The above experiments were complicated by our finding that the in vivo activity of ς32-F137E was low at 30°C (Fig. 3). Consequently, in the rpoH165(Am) mutant cells producing ς32-F137E, the synthesis of HSPs was reduced compared to that in cells producing wild-type ς32. This reduction includes the synthesis of DnaK and DnaJ, which are limiting for activity and stability control of ς32 (37, 40), and this may profoundly perturb our stability determinations. We therefore tested whether the observed stabilization of ς32-F137E in rpoH165(Am) mutant cells is due to the low levels of DnaK and DnaJ. For this purpose, ς32 stability experiments were performed with a C600 strain derivative (BB7089) in which DnaK and DnaJ levels can be kept constant by replacement of the chromosomal dnaK dnaJ operon by an IPTG-regulatable artificial operon (40). The concentration of IPTG was adjusted such that dnaK and dnaJ were not overexpressed compared to their expression in the parental C600 wild-type strain. Under our experimental conditions for immunoprecipitation, the chromosomally encoded wild-type ς32 was not detectable due to its low abundance. Wild-type and mutant rpoH alleles were expressed from plasmids under the control of an arabinose-inducible promoter (pBAD30) (12), which allows for tight repression in the absence of inducer. This promoter was induced for only a short time (5 min) with 100 μM arabinose, so that the synthesis of ς32 produced from plasmids increased only slightly, just enough to detect labeled ς32 by immunoprecipitation. At this short time after induction of ς32 synthesis, the levels of HSPs were not increased detectably (data not shown). In these cells, only minor differences existed between the half-lives of wild-type ς32 (1.3 ± 1 min) and the three ς32 mutant proteins (1.1 ± 0.1 min for ς32-WRI-ART, 2.8 ± 2 min for ς32-I123D, and 1.6 ± 1 min for ς32-F137E). Figure 4 shows the data for ς32-F137E. These results indicate that the mutations introduced into region C did not affect the half-life of ς32 in vivo provided that the levels of DnaK and DnaJ were kept constant.

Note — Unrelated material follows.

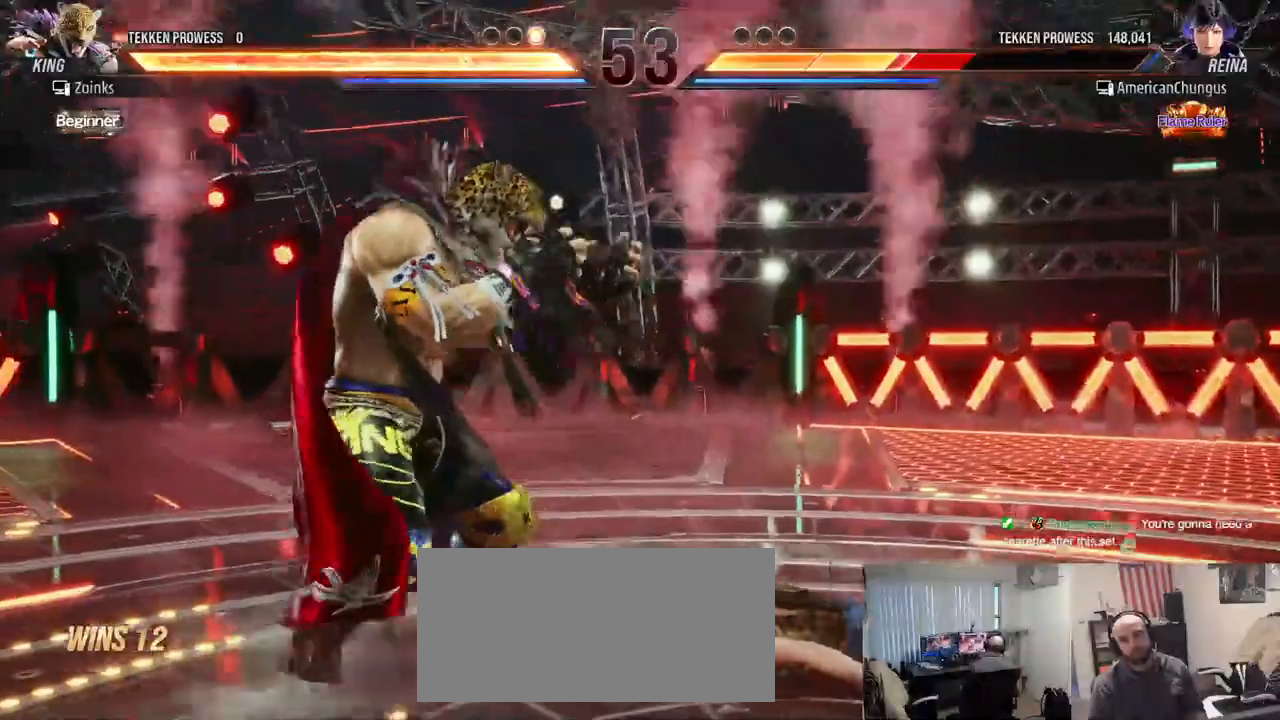
{"buttons": [], "left_stick": "right", "events": [[166, "left_stick", "right"]]}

Proteolysis of ς32 mutant proteins in vitro.

To further substantiate these in vivo results, we investigated the half-life of each mutated ς32 proteins in vitro by using purified histidine-tagged ς32 and FtsH. The three ς32 mutant proteins had wild-type-like elution profiles during gel filtration and ion-exchange chromatography. Furthermore, they were indistinguishable from the wild type with respect to the proteolysis pattern obtained by partial proteinase K and trypsin digestion (data not shown). We thus have no indication for changes in their overall tertiary structures.

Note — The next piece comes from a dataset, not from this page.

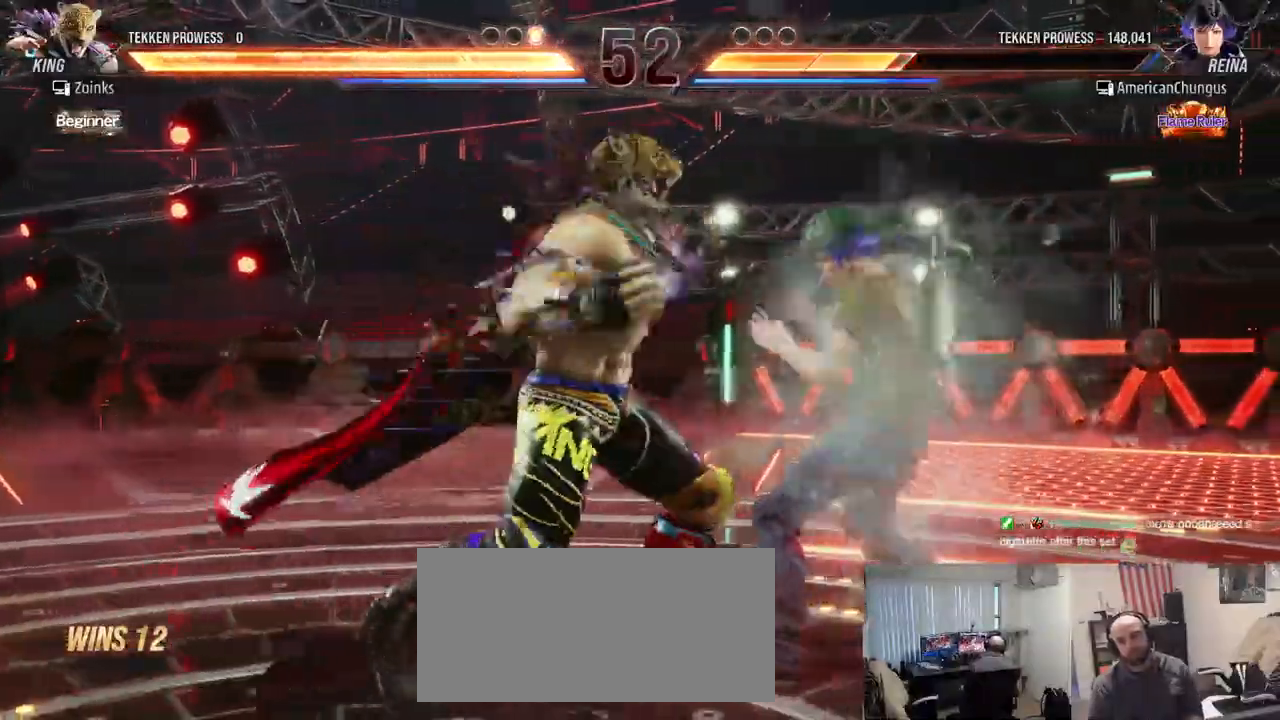
{"buttons": [], "left_stick": "center", "events": [[50, "SQUARE", "down"], [50, "TRIANGLE", "down"], [83, "SQUARE", "up"], [116, "TRIANGLE", "up"], [183, "SQUARE", "down"], [183, "TRIANGLE", "down"], [233, "SQUARE", "up"], [267, "TRIANGLE", "up"], [333, "SQUARE", "down"], [333, "TRIANGLE", "down"], [383, "SQUARE", "up"], [400, "TRIANGLE", "up"]]}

All three mutant proteins (ς32-F137E, ς32-I123D, and ς32-WRI121,122,123ART) were degraded by FtsH in presence of ATP, with similar kinetics to those of wild-type ς32 (Fig. 5 and data not shown). The histidine tags fused to the ς32 proteins were not responsible for the degradation, since the authentic ς32-F137E mutant protein, purified after cleavage from an intein-chitine fusion, was degraded with the same efficiency as the tagged derivative (data not shown). Thus, consistent with the in vivo data, the alterations introduced within region C did not affect the efficiency of ς32 degradation by FtsH in vitro.

FIG. 5.

FIG. 5

In vitro degradation of ς32 mutant proteins by FtsH. 3H-labeled ς32 proteins and 3H-labeled ς70 (as control) were incubated with FtsH in the absence or presence of 5 mM ATP, followed by TCA precipitation at the indicated time points. The curves represent the percentage of the radioactivity in the supernatants which contain the proteolytic fragments. ς32 and ς32-I123D have C-terminal histidine tags, and ς32-F137E has an N-terminal histidine tag. N-terminally and C-terminally histidine tagged ς32 did not differ in the kinetics of degradation (data not shown). Open squares, ς32-F137E; solid circles, wild-type ς32; solid triangles, ς32-I123D; open circles, ς70; open triangles, wild-type ς32 without ATP.

DnaK and DnaJ binding to ς32 mutant proteins in vitro.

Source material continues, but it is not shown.